Our dream at #ArtDistilled of turning an abandoned rum distillery in northern Colombia into the world’s largest graffiti museum has not only benefited from the talent and support of some remarkable street artists from across the globe, it has also benefited from the unique location of the distillery. Tucked away in the heart of the jungle, in the shadows of two of Colombia’s most ecologically important mountain ranges, there’s a special magic to the site which has inspired many of our visiting artists to create some of their best work. Along with our focus on graffiti, we also want this museum to pay tribute to, and help to protect, the wonderful biodiversity of this threatened region of Colombia. But what is it that makes this area so ecologically important?

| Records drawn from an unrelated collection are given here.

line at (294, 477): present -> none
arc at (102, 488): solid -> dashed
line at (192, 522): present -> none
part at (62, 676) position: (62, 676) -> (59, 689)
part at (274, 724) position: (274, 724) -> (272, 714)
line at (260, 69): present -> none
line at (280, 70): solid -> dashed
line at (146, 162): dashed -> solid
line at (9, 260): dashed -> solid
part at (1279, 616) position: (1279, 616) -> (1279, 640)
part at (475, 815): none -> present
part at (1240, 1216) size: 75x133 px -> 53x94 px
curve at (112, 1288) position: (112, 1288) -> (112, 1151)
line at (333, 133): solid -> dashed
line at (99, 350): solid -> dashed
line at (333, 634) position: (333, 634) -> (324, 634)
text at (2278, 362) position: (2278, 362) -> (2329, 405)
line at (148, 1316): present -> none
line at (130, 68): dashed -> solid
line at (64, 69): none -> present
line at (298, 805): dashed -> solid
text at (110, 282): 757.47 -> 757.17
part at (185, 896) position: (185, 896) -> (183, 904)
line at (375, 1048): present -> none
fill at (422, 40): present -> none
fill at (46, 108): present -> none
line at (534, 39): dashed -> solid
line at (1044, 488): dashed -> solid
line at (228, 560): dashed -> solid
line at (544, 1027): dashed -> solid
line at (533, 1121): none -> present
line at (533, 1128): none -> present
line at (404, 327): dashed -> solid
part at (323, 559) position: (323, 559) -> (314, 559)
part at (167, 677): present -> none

To the north of the distillery lie the misty mountains of the Sierra Nevada de Santa Marta. Known to their Indigenous guardians as “The Heart of the World” these unique mountains predate the Andes and sit upon their own tectonic plate. From the palm-fringed beaches of the Caribbean to the glacial peaks of Colon and Bolivar (Colombia’s highest mountains), the Sierra Nevada rises from sea-level to almost 6,000 metres in just 26 miles, making them the tallest coastal mountains on earth! There are places along the Caribbean coast where it’s possible to stand with your feet in the sea and look at snow-capped glaciers in the distance: surely the only place on earth where such an experience is possible.
And the Sierra Nevada isn’t just a geological miracle; it’s an ecological one as well. Recently declared the most irreplaceable ecosystem on Planet Earth due to its staggering array of endemic and endangered species, the habitats that make up this magical place encompass just about everyone on earth, from coral reefs to high-altitude moorland. From the secretive jaguars stalking their jungles to the mighty condors which soar above their jagged, sacred peaks, the Sierra Nevada is home to some of Colombia’s most representative and endangered species. The staggering number of endemic species (species unique to the area) in the Sierra Nevada is part of what makes the region so irreplaceable – if we lose birds like the Santa Marta Parakeet or Blue-bearded Helmetcrest, there’s no saving them elsewhere; they will be gone for good.
To the south-east of our Graffiti Museum is one of South America’s least understood and most biodiverse mountain ranges: the Perija Mountains. Until recently no-go zones due to the Colombian conflict, these forgotten mountains straddle the border of Colombia and Venezuela and are part of the final stages of the Andes’ epic 7,000km journey along the length of the South American continent. Perija’s wildness once served as a shelter for two key fronts of the FARC guerrillas, but the area has been safe for a few years now and we are only just beginning to understand their ecological importance.
In its isolation, Perija has sheltered a biodiversity that potentially rivals its northerly neighbour the Sierra Nevada de Santa Marta. With four endemic bird species already discovered there (the Perija Tapaculo, Perija Metaltail, Perija Brushfinch, and Perija Thistletail), and potentially many more on the way as scientists begin to penetrate its lost valleys and moorlands, these mountains are vital to conservation efforts in Colombia. It would be a crime to lose the biodiversity of Perija before we have even had time to fully understand its depth and diversity.
There are potentially ten or more new endemic species to discover there, not to mention the number of new species of other flora and fauna that could potentially be living there.
The battle to protect the Sierra Nevada de Santa Marta and Perija is only just beginning, as the pressures of global warming, deforestation, and human expansion mount, and these ecosystems face an increasing threat to their survival. We are privileged at Dictador Art Masters that our Graffiti Museum lies in an important ecological corridor between these two endangered environments and we do not intend to waste that privilege.
Therefore, our #ArtDistilled project will have a strong conservation message. By raising awareness of the plight of this region and its biodiversity we hope to be able to play our part in ensuring that the most irreplaceable places on earth never have to be replaced.